Görev 1
Zonguldak madenciliği üzerine yazıda "Müdür Beyin soğuk" sözlerini içeren ifadeyle açılıp "da dikkat çekici..." ile kapanan bölümü kelimesi kelimesine aktarın.
Görev 2
Zonguldak madenciliği üzerine yazıda geçen bütün kısaltmaları sıralayın.

Alıntı
Son yazımın başlığı, "Saygılar Sayın Bakanım" olmuştu. Bir günlük ara verince, hemen farklı yorumlar geliyor veya telefonla kontroller başlıyor. Bu yazının ardından ara vermemin tek nedeni, eşimin Bülent Ecevit Üniversitesi (BEÜ) Sağlık Uygulama ve Araştırma Merkezi'nde devam eden tedavi süreciyle ilgili.

Çok şükür, sorun yok.

O halde kaldığımız yerden devam edelim.

[*] [*] [*] [*]

Son yazıda, maden işçilerinin ve Zonguldaklıların duyguları ile oynadığı halde kendisini Zonguldaklı gördüğünü söyleyen Enerji ve Tabii Kaynaklar eski Bakanı Taner Yıldız'a nedenleri sayıp, "Siz de lütfen kendinizi Zonguldaklı gibi hissetmeyin. Çünkü isteseniz de olamazsınız!" demiştim. İlginç yorumlar geldi.

O yorumlardan biri de, Genel Maden İşçileri Sendikası (GMİS) Basın Bürosu'ndan Ahmet Akgün'a ait.

Akgün, tanık olduğu bir olayı ilk kez paylaştı.

[*] [*] [*] [*]

Diyor ki:

"TTK Karadon Müessese Müdürlüğü için ne zaman hazırlıkların yapıldığı ortaya çıkıyor. Zonguldak kamuoyu, 'yılbaşı, bayram arefesi işçi alınacak' derken, aslında bu oyunlar tezgahlanıyormuş ve sonraki süreçte de karşımıza çıktı zaten. Yıldız'ın en son geldiği Zonguldak ziyaretinde, Kozlu'da ocağa inmeden önce Müessese Müdüründen aldığı brifingi hatırlıyorum.

[*] [*] [*] [*]

Müdür Bey, gayet güzel brifingini sundu, tebrik beklerken, Bakan aynen şunları söyledi:

'Ben ayaklarımı uzatıyorum; sıfır riskli olarak limanlarıma kadar gelen kömürü kendim seçerek ve pazarlık yaparak senin üreteceğini taahhüt ettiğin kadarını senin maliyetinin altında alıyorum.'

Müdür Beyin soğuk soğuk döktüğü terler içimi acıtmıştı. Ve o an, 'Vatan hainliği işte bu' demiştim."

Akgün'e bu detayı paylaştığı için teşekkür ediyorum.

[*] [*] [*] [*]

Bir başka yorum da dikkat çekici...

Çıkarılan veriler
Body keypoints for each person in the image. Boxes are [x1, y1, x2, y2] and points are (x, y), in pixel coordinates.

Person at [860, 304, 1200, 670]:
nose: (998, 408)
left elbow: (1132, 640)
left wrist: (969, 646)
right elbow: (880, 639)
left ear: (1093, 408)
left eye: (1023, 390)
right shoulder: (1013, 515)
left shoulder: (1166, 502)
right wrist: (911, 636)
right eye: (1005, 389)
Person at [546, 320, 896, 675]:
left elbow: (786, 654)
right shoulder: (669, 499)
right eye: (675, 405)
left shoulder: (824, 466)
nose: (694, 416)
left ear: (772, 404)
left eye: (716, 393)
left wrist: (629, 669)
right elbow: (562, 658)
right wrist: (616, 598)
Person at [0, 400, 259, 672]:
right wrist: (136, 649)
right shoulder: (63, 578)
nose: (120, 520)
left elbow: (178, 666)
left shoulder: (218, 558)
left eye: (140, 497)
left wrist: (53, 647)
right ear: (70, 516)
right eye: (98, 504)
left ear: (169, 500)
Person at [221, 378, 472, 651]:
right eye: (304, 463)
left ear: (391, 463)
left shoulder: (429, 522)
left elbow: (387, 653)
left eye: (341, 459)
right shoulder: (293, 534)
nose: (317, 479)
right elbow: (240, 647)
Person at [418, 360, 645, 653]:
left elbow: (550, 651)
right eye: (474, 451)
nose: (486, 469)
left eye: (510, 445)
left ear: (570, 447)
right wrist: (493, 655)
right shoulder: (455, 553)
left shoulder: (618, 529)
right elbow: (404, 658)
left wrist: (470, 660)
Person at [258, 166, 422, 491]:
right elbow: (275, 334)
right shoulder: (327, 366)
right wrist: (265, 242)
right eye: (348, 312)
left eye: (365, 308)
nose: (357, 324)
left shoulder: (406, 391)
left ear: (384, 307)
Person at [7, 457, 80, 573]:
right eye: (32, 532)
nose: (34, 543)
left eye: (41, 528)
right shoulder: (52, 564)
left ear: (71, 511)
--
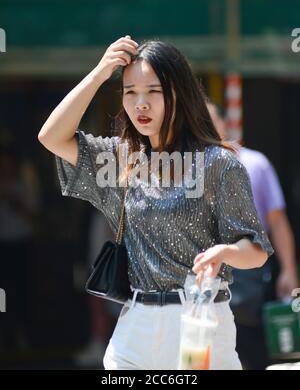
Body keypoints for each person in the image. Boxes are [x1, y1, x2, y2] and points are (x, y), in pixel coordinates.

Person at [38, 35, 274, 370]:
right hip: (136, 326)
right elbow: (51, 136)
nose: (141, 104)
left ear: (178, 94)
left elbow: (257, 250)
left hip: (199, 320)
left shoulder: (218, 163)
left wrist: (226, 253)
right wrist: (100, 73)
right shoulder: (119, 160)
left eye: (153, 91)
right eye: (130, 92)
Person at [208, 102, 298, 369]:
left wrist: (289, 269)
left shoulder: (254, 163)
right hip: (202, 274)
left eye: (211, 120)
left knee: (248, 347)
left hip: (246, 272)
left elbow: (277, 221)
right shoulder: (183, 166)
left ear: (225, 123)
==
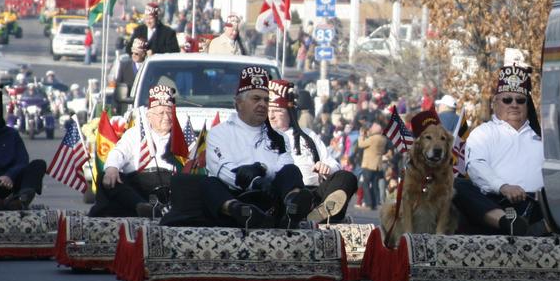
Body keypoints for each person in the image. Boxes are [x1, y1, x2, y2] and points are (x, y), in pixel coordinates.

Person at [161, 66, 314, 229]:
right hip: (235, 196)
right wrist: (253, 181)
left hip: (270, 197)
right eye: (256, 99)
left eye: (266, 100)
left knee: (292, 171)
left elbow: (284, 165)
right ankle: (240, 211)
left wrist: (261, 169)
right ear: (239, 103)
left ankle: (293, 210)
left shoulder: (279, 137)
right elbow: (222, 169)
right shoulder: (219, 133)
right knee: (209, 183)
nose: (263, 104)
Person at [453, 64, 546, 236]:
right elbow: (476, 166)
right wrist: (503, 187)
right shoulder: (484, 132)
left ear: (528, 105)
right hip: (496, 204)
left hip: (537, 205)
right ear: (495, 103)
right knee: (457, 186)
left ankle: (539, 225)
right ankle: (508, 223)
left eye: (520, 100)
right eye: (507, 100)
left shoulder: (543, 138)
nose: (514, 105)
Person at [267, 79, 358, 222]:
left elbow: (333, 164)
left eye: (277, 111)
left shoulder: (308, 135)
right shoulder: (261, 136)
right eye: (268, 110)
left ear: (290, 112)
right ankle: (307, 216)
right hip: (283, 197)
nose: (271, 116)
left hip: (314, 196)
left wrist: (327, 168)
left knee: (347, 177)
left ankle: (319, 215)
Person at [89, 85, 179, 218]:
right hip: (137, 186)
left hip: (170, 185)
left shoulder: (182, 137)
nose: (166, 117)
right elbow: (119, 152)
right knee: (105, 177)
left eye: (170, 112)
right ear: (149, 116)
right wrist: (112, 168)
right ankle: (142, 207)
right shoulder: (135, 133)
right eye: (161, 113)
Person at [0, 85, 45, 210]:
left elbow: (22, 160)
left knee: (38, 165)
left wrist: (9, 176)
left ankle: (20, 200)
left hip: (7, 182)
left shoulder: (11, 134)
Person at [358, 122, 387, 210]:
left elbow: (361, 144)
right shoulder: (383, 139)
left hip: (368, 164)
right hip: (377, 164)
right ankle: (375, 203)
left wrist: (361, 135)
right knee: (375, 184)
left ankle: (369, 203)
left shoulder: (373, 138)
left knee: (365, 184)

Yazılı yanıt 1
Müdür Beyin soğuk soğuk döktüğü terler içimi acıtmıştı. Ve o an, 'Vatan hainliği işte bu' demiştim."

Akgün'e bu detayı paylaştığı için teşekkür ediyorum.

[*] [*] [*] [*]

Bir başka yorum da dikkat çekici...

Yazılı yanıt 2
- BEÜ
- GMİS
- TTK